───── Records for this exercise ─────
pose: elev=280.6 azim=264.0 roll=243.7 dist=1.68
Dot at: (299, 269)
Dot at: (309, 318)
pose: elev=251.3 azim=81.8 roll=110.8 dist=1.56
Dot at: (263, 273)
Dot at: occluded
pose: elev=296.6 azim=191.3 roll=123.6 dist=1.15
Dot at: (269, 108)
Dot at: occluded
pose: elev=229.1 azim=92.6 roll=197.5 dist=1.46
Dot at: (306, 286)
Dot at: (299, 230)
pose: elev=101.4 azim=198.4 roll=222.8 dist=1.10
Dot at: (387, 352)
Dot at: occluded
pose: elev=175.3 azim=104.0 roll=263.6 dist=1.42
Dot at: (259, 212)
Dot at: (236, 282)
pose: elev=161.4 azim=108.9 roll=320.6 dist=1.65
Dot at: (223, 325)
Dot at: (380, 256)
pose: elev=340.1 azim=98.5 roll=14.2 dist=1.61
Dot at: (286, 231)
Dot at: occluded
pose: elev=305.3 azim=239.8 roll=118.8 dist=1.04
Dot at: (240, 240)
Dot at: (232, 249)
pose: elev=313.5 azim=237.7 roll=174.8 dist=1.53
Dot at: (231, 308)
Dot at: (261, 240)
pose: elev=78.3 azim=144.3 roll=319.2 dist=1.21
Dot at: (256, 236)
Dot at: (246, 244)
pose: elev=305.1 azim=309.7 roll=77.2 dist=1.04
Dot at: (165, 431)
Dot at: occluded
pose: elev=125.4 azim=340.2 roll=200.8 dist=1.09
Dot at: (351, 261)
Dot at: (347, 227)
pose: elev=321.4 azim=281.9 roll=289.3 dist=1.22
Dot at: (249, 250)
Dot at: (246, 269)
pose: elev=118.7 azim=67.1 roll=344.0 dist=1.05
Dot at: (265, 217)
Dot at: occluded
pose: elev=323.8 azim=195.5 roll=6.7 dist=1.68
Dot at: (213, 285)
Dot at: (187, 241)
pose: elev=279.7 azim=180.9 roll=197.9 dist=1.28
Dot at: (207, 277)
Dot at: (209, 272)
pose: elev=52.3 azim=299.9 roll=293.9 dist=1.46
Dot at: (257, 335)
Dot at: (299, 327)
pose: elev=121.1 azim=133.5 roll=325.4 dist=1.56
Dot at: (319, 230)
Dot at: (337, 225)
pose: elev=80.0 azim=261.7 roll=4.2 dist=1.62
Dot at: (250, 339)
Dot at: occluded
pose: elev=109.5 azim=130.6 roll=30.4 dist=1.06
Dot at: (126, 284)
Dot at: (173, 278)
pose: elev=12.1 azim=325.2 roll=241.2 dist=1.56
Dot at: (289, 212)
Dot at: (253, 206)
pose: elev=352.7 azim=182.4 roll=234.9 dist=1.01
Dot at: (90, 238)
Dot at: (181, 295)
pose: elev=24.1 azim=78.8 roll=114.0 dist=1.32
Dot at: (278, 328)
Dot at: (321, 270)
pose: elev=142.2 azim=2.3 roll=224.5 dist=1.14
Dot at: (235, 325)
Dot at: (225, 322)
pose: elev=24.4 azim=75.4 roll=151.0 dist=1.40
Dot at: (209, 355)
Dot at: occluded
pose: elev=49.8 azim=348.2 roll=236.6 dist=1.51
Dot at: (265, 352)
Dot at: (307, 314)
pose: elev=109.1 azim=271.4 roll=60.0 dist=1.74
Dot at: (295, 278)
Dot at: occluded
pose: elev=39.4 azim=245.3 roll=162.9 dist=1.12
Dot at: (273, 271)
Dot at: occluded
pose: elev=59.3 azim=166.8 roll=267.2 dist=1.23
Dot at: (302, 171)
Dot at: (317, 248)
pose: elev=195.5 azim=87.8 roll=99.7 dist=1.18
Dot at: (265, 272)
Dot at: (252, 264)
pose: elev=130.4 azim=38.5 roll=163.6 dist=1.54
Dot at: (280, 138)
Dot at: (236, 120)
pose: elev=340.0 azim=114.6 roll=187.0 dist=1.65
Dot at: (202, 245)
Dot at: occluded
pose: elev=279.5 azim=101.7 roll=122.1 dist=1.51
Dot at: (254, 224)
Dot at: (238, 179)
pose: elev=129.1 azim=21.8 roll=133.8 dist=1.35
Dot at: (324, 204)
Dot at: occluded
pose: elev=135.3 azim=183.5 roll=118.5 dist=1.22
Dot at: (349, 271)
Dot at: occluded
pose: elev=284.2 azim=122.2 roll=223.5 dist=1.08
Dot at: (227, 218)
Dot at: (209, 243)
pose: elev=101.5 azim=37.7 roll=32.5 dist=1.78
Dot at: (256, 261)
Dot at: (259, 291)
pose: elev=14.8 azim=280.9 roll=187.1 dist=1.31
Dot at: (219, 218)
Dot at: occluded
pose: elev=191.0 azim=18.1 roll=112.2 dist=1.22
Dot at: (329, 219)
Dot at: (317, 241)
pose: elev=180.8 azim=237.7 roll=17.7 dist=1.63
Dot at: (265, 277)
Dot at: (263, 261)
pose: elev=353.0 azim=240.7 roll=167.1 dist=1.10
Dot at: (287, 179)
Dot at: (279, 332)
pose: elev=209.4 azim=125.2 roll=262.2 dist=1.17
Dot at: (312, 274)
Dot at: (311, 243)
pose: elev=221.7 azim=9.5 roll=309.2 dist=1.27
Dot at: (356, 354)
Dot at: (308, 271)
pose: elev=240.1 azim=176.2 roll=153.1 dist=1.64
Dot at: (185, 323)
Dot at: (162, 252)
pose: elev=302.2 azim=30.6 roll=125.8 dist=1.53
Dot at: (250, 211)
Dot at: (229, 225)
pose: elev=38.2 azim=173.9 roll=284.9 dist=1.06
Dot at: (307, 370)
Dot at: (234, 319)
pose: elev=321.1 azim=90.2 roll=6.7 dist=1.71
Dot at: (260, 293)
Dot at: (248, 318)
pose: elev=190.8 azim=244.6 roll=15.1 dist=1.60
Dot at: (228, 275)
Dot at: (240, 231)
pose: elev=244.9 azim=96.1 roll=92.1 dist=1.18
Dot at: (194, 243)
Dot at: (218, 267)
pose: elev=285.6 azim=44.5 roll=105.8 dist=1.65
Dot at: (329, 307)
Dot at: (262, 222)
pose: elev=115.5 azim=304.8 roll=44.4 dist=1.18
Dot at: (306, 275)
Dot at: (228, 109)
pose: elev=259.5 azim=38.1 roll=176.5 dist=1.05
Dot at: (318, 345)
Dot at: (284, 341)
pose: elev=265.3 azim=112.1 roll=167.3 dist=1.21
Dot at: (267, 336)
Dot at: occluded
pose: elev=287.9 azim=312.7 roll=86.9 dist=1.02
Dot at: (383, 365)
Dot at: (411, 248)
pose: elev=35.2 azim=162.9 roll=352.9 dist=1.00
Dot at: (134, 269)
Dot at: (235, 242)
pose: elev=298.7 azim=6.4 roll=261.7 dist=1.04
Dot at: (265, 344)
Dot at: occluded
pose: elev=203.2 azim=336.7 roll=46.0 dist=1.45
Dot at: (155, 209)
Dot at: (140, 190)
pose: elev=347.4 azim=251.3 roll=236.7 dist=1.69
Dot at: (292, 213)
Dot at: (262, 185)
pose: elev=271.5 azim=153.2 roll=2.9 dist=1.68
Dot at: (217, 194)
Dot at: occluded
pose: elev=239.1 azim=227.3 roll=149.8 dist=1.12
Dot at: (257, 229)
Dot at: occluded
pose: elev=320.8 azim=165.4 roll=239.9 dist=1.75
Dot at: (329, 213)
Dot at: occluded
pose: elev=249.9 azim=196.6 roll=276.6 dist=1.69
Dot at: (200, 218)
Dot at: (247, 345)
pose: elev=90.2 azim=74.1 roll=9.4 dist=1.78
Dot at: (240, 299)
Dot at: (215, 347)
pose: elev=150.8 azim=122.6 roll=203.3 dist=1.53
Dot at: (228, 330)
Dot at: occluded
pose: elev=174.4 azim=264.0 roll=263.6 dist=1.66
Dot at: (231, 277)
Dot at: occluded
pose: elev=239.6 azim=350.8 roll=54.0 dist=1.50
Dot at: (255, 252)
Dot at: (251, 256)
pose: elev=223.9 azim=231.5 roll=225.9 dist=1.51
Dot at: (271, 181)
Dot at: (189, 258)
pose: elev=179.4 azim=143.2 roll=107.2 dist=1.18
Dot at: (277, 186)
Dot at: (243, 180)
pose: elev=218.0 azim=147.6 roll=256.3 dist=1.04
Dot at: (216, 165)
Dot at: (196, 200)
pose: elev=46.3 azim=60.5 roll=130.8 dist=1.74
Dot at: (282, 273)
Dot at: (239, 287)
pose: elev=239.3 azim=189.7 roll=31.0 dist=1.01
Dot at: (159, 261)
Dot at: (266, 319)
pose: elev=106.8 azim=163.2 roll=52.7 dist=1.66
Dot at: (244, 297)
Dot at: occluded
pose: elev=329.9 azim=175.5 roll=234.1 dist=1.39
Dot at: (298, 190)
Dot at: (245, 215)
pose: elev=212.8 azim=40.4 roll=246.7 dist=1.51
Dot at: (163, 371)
─────
_Exercise aim_. Rewrite the lines starting at the one containing "pose: elev=35.2 azim=162.9" and ending after the one containing "Dot at: (251, 256)", changing every "pose" to "camera" and leaving everything else unchanged.

_Worked solution_.
camera: elev=35.2 azim=162.9 roll=352.9 dist=1.00
Dot at: (134, 269)
Dot at: (235, 242)
camera: elev=298.7 azim=6.4 roll=261.7 dist=1.04
Dot at: (265, 344)
Dot at: occluded
camera: elev=203.2 azim=336.7 roll=46.0 dist=1.45
Dot at: (155, 209)
Dot at: (140, 190)
camera: elev=347.4 azim=251.3 roll=236.7 dist=1.69
Dot at: (292, 213)
Dot at: (262, 185)
camera: elev=271.5 azim=153.2 roll=2.9 dist=1.68
Dot at: (217, 194)
Dot at: occluded
camera: elev=239.1 azim=227.3 roll=149.8 dist=1.12
Dot at: (257, 229)
Dot at: occluded
camera: elev=320.8 azim=165.4 roll=239.9 dist=1.75
Dot at: (329, 213)
Dot at: occluded
camera: elev=249.9 azim=196.6 roll=276.6 dist=1.69
Dot at: (200, 218)
Dot at: (247, 345)
camera: elev=90.2 azim=74.1 roll=9.4 dist=1.78
Dot at: (240, 299)
Dot at: (215, 347)
camera: elev=150.8 azim=122.6 roll=203.3 dist=1.53
Dot at: (228, 330)
Dot at: occluded
camera: elev=174.4 azim=264.0 roll=263.6 dist=1.66
Dot at: (231, 277)
Dot at: occluded
camera: elev=239.6 azim=350.8 roll=54.0 dist=1.50
Dot at: (255, 252)
Dot at: (251, 256)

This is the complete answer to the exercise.